Of the lines below, report only those that contain "Mosenthal".

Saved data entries

━━━━━━━━━━━━━━━━━━━━━━━━━━━━━━

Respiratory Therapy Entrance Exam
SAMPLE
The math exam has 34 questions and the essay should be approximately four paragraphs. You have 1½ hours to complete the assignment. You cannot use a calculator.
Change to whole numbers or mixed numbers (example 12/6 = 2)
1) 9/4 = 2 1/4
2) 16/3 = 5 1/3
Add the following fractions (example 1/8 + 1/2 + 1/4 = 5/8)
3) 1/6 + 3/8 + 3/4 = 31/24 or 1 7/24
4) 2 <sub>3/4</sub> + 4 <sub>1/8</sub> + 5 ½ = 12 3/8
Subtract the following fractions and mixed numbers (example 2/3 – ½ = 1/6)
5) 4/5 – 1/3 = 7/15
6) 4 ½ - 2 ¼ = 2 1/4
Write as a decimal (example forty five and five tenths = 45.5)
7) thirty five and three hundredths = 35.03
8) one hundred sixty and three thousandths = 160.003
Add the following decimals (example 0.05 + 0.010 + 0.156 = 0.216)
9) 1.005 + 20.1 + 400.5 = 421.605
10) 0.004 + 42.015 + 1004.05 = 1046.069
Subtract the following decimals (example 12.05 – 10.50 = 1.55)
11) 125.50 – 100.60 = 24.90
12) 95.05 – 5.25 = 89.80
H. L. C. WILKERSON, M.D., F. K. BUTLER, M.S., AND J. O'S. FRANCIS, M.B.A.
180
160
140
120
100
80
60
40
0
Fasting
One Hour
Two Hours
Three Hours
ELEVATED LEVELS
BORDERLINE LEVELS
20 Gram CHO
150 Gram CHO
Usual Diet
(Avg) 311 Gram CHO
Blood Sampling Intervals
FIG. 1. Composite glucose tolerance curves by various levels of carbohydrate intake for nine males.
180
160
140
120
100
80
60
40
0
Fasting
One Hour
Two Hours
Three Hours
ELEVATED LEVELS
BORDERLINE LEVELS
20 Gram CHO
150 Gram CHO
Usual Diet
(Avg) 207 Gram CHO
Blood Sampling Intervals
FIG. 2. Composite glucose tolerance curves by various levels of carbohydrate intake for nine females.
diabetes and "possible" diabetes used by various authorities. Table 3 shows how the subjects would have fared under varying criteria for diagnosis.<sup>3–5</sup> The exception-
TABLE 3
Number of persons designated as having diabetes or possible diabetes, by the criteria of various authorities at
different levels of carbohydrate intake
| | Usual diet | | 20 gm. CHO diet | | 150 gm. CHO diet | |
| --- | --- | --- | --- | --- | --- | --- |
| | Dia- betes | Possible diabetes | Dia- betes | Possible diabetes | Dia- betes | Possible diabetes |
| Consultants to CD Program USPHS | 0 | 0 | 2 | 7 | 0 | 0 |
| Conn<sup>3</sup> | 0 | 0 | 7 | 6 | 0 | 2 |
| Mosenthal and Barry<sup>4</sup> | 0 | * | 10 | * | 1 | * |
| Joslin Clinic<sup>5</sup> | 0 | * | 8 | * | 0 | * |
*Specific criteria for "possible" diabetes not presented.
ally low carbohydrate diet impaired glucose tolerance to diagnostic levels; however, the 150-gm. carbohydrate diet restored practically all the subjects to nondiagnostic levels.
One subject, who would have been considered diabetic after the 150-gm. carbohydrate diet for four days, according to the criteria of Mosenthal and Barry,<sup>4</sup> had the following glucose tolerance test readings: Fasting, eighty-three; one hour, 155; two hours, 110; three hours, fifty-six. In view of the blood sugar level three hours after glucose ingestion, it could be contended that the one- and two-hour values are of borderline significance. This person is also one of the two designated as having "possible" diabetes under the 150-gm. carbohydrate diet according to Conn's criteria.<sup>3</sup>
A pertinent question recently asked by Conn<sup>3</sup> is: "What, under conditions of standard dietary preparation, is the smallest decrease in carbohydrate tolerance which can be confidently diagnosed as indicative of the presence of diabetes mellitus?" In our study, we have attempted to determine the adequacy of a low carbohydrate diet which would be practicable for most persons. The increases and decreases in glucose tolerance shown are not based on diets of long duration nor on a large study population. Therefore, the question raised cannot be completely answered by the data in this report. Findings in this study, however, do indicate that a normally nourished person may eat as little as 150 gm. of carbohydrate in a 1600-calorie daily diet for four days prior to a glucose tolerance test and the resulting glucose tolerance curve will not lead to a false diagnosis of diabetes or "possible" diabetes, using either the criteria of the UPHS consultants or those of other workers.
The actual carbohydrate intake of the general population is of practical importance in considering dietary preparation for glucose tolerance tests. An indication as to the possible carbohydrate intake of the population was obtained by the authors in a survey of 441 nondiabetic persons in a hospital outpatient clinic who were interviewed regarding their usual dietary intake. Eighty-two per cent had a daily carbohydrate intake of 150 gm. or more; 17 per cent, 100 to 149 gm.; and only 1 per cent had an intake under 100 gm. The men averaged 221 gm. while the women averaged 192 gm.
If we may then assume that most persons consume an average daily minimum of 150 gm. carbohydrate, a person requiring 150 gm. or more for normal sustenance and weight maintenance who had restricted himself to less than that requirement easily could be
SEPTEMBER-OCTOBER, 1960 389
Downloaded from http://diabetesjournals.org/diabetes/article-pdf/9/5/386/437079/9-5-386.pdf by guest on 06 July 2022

━━━━━━━━━━━━━━━━━━━━━━━━━━━━━━

## [Result of this exercise]
| Mosenthal and Barry<sup>4</sup> | 0 | * | 10 | * | 1 | * |
One subject, who would have been considered diabetic after the 150-gm. carbohydrate diet for four days, according to the criteria of Mosenthal and Barry,<sup>4</sup> had the following glucose tolerance test readings: Fasting, eighty-three; one hour, 155; two hours, 110; three hours, fifty-six. In view of the blood sugar level three hours after glucose ingestion, it could be contended that the one- and two-hour values are of borderline significance. This person is also one of the two designated as having "possible" diabetes under the 150-gm. carbohydrate diet according to Conn's criteria.<sup>3</sup>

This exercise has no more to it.